> **TASK**: Copy out every line of the listing below word for word, leaving out the pictures.

> **DATA EXCERPTS**:
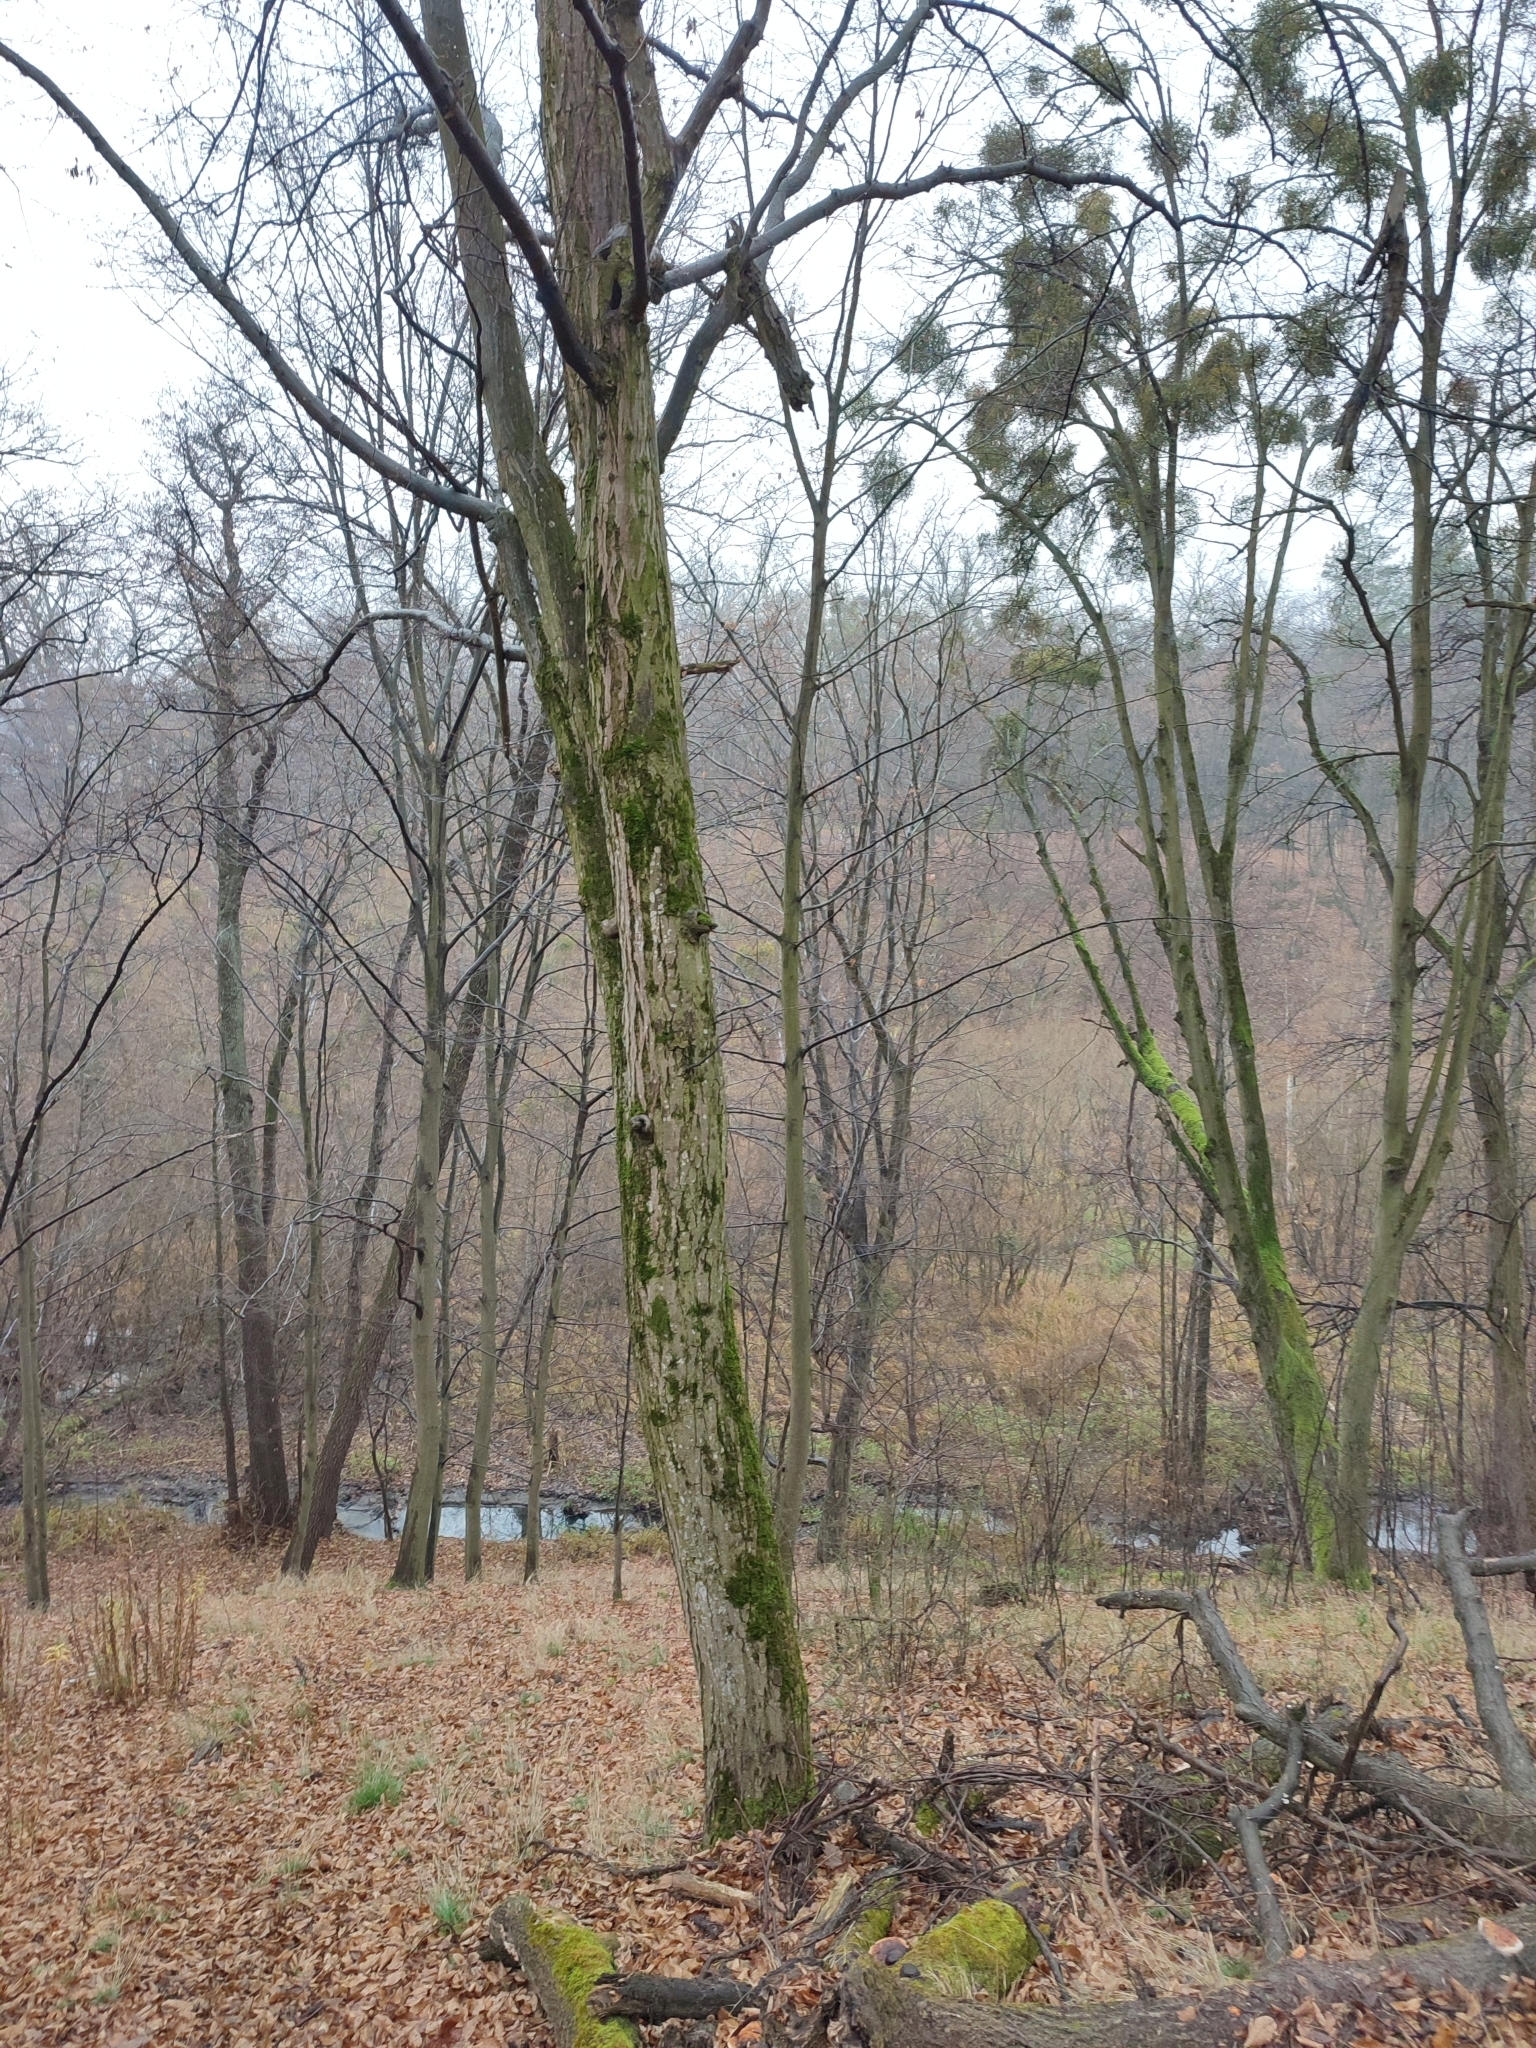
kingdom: Plantae
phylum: Tracheophyta
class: Magnoliopsida
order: Fagales
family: Betulaceae
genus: Carpinus
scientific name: Carpinus betulus
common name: Hornbeam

> **FINAL RESULT**:
kingdom: Plantae
phylum: Tracheophyta
class: Magnoliopsida
order: Fagales
family: Betulaceae
genus: Carpinus
scientific name: Carpinus betulus
common name: Hornbeam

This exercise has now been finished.